Seriously, picture it: a bright but overcast day, a slight drizzle – even a misty fog – shrouding everything in sight. All five of my friends gathered with my husband and family, reliving their favorite moments shared with me: baking chocolate chip cookies, arguing with my brothers who always wanted to be right but never were, the way they would call or text and not receive a response for days because I didn’t check my phone regularly and couldn’t be counted on to watch for social media notifications (true story), and so on. The preacher closes with a prayer, and one by one, the gathering steps up to a gleaming mahogany casket surrounded by a halo of balloons that would put all the birthday parties up to that point to shame. Everyone gets to take one balloon from the bunches, making their way around the perimeter like a twisted game of Duck-Duck-Goose. (And you only get one balloon – if you let yours go and it floats to the sky, well, that will teach you to hang on to the things that matter, won’t it? You never know when they’ll float into the ether.)

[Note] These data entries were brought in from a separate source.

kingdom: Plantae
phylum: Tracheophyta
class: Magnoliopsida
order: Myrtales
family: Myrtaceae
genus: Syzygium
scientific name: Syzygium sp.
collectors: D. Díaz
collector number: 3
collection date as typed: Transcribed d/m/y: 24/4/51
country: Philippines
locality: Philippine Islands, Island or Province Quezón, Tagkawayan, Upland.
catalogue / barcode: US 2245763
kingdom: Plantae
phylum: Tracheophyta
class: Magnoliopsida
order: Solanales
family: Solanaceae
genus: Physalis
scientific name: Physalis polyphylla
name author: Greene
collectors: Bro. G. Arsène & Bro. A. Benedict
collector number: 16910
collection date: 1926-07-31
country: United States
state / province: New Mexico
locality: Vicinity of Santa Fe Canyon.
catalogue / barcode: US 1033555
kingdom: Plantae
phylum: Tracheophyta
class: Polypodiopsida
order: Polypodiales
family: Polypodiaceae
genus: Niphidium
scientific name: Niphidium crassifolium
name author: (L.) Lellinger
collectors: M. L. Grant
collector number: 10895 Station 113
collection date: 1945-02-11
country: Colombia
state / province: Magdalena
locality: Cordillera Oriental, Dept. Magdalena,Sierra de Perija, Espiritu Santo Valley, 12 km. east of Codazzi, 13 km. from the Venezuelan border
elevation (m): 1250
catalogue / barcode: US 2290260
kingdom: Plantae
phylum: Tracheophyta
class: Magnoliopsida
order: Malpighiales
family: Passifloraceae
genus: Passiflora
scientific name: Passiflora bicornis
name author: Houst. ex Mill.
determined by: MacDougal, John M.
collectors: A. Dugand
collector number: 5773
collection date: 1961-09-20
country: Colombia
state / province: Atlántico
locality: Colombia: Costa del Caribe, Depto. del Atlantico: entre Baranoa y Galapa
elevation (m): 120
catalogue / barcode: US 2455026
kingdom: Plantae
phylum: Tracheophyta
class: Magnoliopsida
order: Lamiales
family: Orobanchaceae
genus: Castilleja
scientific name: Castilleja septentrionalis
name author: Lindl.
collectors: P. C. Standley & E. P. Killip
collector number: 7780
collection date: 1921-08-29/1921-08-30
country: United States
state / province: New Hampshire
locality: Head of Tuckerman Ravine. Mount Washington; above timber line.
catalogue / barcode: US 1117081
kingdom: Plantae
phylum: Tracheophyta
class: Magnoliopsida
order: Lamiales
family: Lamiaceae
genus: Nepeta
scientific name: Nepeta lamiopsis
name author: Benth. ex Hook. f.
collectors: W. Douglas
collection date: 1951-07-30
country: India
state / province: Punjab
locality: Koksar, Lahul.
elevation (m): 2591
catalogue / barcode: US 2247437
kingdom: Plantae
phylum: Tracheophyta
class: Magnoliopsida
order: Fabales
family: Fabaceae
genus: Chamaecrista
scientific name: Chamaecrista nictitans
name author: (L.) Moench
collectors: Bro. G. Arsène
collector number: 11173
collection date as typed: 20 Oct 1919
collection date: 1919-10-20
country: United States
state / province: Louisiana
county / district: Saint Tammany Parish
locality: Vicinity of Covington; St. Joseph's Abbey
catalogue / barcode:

Slowly, the casket drops into the grave, completely unbalanced and with a lurching, drunken sway, to be honest. This probably wasn’t a good idea, someone will whisper. I know, someone else will agree, but it’s what she wanted.
Indeed.
Suddenly, the groan and creak of the box accompanied by the hissing, disconcerting sound of its contents (me) shifting to one end. Gravity overtakes helium. I make one final, crash landing into the abyss!
…
Macabre? Sure.
…
Hilarious?
YES! And totally worth it.
I’m not 100% sold on everyone taking a single balloon. We could make this far more interesting and turn it into one of those carnival dart games where everyone gets three chances to pop a balloon. We just have to make sure someone is there to officiate – the game, not the funeral – and clear the other side of the casket to avoid injuries. People shouldn’t have to worry about getting hurt at a funeral, you know.
Anyhow, that’s what I’ve decided I want instead of the usual wake. I feel like that’s fair if I have to spend so much time locked in a 3 x 5 room staring at porcelain only to spend all the time after my time in an even smaller space lined with satin. (Whose idea was satin, by the way? Of all the non-breathable, expensive, impractical fabrics out there, we thought the underlining of a 1960s prom dress was classy and appropriate for the afterlife? Really? How ’bout some good old fashioned cotton or linen, like the Egyptians? They figured out mummification pretty well – I can’t see how satin is an improvement.)
Meanwhile, though, I won’t be planning a trip to any desert islands in the near future. I don’t think banana leaves and palm fronds are a good alternative to Cottonelle. I also don’t know how to make my own ginger ale and I honestly don’t know if ginger is native to desert islands – probably not, if I had to guess. Otherwise, why would Canada lay claim to it?